Die Lackierung des 2004er Zaskar Teams war doch blau/schwarz und die des 2005er blau/grau - oder was habe ich mir jetzt für ein Zaskar Team gekauft?  
Das Interessante am 2005er Katalog ist, dass das Zaskar Team als Komplettbike den blau/grauen Rahmen hat und als Teamrahmen in blau/schwarz (2004er?) angeboten wird - mal wieder absolute Marketing-Komfusion  .


----------



## kingmoe (2. November 2005)

Naja, die Infos stammen ja zu 90% aus Katalogen, und die waren noch nie absolut deckungsgleich mit den tatsächlich erhältlichen Teilen/Bikes - gerade bei den Farben (siehe auch Lebarons Anmerkung).


----------



## salzbrezel (2. November 2005)

> DAS entscheidende Merkmal, um ein Zaskar von einem anderen GT-Alu-Hardtail zu unterscheiden, ist bekanntermaßen das hinten flach abschließende Oberrohr, das bei allen anderen Modellen abgerundet verschlossen wurde.

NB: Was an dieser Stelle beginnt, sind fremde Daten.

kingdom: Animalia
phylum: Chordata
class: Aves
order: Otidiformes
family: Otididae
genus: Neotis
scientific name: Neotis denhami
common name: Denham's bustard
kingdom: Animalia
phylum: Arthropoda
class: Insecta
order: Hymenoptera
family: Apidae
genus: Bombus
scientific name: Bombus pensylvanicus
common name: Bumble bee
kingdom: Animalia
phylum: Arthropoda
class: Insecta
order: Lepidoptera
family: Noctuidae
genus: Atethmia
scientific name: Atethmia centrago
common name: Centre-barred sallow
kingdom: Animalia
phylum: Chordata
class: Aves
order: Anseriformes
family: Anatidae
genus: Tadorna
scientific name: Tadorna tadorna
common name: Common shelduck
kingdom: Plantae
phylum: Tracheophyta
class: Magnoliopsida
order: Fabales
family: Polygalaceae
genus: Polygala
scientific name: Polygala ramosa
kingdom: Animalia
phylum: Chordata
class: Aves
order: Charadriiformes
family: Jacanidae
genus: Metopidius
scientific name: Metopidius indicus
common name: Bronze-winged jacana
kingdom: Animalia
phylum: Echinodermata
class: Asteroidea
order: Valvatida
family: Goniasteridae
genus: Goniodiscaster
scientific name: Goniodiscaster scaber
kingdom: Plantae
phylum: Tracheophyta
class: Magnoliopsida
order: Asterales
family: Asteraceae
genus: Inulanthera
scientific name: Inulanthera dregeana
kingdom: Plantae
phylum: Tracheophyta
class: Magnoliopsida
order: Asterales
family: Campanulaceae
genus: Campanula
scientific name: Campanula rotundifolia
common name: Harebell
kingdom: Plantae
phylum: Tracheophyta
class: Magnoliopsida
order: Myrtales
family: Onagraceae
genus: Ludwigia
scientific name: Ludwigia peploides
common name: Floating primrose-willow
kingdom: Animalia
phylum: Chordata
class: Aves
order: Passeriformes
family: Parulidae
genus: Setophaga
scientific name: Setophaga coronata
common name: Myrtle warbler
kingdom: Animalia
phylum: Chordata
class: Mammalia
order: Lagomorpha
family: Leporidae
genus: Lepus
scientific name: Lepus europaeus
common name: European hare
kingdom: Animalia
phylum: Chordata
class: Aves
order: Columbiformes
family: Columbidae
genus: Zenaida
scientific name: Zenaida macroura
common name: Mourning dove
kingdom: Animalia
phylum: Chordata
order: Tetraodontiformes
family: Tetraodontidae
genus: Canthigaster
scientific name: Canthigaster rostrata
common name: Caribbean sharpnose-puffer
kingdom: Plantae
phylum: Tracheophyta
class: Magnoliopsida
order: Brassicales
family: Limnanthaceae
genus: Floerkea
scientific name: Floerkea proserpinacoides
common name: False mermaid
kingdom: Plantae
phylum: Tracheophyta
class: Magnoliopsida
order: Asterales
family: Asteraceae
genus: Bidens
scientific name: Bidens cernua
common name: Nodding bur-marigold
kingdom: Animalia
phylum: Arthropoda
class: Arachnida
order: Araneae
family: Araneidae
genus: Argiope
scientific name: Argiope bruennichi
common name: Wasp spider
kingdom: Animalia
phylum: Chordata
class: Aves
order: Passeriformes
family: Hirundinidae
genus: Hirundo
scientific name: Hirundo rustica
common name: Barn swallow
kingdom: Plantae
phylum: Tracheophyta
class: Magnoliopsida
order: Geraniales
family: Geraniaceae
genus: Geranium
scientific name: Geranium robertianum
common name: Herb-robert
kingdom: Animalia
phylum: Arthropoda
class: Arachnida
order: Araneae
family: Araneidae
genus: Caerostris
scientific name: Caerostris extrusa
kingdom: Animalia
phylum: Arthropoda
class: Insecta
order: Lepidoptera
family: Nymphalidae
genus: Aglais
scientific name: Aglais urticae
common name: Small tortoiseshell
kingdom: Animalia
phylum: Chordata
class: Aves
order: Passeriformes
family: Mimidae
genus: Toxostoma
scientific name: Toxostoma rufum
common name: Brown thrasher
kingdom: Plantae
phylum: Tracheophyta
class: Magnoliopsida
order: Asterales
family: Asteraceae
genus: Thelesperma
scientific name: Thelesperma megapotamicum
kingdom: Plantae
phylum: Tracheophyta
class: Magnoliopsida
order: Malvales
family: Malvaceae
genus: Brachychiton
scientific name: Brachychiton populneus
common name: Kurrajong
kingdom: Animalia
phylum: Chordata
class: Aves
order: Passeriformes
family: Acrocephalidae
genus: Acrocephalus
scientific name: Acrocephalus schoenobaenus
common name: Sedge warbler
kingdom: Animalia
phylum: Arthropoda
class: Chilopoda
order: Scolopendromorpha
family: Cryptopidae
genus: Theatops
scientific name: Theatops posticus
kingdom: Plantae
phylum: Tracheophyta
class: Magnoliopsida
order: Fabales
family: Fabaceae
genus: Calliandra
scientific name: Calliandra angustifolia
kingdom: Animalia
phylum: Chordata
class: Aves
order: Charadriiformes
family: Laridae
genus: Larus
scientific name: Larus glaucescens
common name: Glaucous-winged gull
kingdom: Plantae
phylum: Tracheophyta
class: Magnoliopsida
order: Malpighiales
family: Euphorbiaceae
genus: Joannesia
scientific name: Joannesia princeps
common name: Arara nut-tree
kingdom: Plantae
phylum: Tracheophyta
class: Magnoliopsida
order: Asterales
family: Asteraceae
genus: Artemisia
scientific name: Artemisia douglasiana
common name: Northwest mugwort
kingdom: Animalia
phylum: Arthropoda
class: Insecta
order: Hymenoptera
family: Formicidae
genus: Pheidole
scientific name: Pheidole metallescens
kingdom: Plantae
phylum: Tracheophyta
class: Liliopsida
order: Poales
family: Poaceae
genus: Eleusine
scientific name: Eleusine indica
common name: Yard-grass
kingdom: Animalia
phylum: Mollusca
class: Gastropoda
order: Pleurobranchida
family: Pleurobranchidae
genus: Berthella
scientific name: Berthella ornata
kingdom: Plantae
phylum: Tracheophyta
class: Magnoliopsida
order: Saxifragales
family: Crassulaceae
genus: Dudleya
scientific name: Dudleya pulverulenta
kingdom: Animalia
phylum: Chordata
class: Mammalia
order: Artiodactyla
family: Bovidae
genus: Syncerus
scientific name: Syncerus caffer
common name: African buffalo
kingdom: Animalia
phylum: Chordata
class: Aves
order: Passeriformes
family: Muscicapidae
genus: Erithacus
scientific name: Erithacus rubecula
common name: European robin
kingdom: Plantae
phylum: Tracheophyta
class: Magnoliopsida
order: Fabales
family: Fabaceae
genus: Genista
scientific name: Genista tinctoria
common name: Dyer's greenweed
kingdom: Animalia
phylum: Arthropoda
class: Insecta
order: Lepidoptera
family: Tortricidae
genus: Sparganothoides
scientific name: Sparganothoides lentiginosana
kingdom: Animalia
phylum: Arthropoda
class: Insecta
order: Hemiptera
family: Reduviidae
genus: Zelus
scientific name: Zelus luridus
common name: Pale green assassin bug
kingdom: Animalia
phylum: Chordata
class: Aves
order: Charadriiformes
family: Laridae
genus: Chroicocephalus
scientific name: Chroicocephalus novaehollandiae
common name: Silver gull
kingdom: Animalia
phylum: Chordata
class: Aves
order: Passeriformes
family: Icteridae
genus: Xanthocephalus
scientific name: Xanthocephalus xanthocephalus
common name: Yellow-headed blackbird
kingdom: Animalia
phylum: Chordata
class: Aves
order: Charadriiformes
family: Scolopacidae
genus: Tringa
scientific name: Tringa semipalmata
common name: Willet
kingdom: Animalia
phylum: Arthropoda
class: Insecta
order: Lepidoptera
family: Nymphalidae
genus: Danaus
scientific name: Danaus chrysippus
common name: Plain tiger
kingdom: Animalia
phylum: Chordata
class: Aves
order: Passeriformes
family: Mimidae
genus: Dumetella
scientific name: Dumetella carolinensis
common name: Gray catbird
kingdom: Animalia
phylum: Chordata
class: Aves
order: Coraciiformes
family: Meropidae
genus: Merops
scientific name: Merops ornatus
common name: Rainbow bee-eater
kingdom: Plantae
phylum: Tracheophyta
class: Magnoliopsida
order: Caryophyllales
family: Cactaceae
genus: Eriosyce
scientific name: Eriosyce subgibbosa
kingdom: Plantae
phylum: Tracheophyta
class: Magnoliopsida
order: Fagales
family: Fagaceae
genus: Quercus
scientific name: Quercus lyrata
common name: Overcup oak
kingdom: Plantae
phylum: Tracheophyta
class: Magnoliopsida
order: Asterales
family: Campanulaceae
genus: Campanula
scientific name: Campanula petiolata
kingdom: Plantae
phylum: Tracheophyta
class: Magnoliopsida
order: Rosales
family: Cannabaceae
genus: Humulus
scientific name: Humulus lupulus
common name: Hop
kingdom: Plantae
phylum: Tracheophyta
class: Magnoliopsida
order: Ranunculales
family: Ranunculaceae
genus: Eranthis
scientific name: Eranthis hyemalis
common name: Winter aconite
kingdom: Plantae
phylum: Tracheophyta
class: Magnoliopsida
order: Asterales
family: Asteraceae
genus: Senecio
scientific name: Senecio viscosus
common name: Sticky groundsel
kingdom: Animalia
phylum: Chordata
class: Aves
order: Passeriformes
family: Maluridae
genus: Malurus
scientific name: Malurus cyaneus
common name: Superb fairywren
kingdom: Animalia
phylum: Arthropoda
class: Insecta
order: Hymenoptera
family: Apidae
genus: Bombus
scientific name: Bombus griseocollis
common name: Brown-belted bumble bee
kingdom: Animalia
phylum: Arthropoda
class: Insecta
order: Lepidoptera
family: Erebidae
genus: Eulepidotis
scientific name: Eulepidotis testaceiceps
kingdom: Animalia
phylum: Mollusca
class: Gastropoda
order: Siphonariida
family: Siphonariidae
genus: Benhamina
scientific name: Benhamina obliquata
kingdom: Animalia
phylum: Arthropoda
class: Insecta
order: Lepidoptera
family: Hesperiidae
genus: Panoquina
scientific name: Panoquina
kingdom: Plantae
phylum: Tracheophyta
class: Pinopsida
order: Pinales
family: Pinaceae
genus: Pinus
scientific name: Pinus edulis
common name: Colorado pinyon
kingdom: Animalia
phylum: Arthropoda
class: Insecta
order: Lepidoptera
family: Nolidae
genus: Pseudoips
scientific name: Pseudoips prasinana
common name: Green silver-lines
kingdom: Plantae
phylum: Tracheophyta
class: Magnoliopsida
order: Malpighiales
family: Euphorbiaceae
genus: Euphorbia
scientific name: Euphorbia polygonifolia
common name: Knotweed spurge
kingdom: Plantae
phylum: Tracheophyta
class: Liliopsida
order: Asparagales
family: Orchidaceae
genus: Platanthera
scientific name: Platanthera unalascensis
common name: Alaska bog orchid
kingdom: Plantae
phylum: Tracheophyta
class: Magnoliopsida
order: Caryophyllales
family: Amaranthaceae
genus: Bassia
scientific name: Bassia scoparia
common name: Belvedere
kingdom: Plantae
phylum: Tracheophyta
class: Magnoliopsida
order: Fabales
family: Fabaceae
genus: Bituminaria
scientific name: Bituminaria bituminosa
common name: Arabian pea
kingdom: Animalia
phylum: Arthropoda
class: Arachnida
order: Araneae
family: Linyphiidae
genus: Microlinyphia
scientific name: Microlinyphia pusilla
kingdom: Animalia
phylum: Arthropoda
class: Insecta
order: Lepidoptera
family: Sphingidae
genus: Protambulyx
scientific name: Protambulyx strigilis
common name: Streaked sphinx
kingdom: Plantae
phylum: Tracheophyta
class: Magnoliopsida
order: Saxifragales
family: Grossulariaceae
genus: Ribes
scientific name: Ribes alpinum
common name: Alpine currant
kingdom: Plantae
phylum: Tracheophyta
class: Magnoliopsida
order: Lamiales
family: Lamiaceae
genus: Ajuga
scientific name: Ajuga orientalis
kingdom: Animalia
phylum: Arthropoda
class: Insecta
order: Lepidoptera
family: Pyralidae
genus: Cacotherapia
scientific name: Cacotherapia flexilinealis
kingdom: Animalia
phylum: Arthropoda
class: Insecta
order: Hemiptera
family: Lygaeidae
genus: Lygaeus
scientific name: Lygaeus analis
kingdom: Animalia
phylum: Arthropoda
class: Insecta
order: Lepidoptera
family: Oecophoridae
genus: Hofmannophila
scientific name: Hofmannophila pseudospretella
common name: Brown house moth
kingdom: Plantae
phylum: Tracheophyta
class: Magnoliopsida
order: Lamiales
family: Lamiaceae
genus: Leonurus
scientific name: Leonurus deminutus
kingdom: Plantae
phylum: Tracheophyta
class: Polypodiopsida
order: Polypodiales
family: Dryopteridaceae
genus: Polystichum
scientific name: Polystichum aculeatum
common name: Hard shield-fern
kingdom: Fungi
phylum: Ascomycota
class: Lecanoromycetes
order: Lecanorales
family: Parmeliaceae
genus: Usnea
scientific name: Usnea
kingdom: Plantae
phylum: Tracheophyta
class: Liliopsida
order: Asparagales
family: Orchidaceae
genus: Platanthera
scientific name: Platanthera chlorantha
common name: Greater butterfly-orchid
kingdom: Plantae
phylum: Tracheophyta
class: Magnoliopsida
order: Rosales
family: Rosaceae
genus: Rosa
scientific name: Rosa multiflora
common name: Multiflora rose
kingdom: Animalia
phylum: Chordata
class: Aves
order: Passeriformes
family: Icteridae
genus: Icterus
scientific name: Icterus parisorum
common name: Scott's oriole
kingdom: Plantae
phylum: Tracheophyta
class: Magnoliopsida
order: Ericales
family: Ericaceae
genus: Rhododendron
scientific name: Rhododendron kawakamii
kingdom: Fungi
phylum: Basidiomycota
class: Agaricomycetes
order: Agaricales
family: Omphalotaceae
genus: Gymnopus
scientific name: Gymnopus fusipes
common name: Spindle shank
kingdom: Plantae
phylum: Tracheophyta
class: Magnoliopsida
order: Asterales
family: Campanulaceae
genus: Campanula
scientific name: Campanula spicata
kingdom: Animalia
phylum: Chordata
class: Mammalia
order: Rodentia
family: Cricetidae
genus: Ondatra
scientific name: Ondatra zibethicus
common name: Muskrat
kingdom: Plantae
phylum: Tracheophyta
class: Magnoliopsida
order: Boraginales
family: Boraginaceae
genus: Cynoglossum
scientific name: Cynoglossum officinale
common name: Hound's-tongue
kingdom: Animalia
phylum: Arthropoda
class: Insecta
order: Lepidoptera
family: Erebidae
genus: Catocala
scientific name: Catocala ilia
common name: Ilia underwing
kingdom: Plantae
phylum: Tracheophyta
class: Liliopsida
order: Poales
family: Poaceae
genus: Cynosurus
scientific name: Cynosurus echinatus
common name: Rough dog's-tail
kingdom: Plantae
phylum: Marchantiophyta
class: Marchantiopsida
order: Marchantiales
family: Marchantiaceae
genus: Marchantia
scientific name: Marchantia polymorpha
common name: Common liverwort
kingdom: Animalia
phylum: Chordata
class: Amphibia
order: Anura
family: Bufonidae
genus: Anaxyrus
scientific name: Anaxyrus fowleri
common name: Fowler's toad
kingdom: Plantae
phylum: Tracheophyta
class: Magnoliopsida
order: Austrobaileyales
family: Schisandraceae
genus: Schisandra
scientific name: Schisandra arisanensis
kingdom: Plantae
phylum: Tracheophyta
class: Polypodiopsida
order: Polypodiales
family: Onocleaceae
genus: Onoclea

Also, bei meinem Zaskar ist das Oberrohr hinten nicht gerade. Ich fahre ein Race aus 00 oder 01, bin mir da nicht ganz sicher. Sicher bin ich mir jedoch, dass es ein Zaskar ist, ist genau so lackiert aus dem Karton gekommen. Daich gerade kein Bild meines Zaskars habe, füge ich mal ein Bild ein, dass ich mir vom User Reyk geklaut habe. der Rahmen ist exakt meiner, man erkennt hier gut das abgerundete Oberrohr.


----------



## HAI-BIKER (2. November 2005)

GT-Man schrieb:
			
		

> Die Lackierung des 2004er Zaskar Teams war doch blau/schwarz und die des 2005er blau/grau - oder was habe ich mir jetzt für ein Zaskar Team gekauft?
> Das Interessante am 2005er Katalog ist, dass das Zaskar Team als Komplettbike den blau/grauen Rahmen hat und als Teamrahmen in blau/schwarz (2004er?) angeboten wird - mal wieder absolute Marketing-Komfusion  .


Hi!
Kann Dich beruhigen, das 2005er is' blau grau, und das 2004er is' blau schwarz. Meine Frau und ich haben diese Zaskars auf jeden Fall so Zuhause stehen.  
Gruß
TOM


----------



## kingmoe (3. November 2005)

salzbrezel schrieb:
			
		

> Also, bei meinem Zaskar ist das Oberrohr hinten nicht gerade. Ich fahre ein Race aus 00 oder 01, bin mir da nicht ganz sicher. Sicher bin ich mir jedoch, dass es ein Zaskar ist, ist genau so lackiert aus dem Karton gekommen. Daich gerade kein Bild meines Zaskars habe, füge ich mal ein Bild ein, dass ich mir vom User Reyk geklaut habe. der Rahmen ist exakt meiner, man erkennt hier gut das abgerundete Oberrohr.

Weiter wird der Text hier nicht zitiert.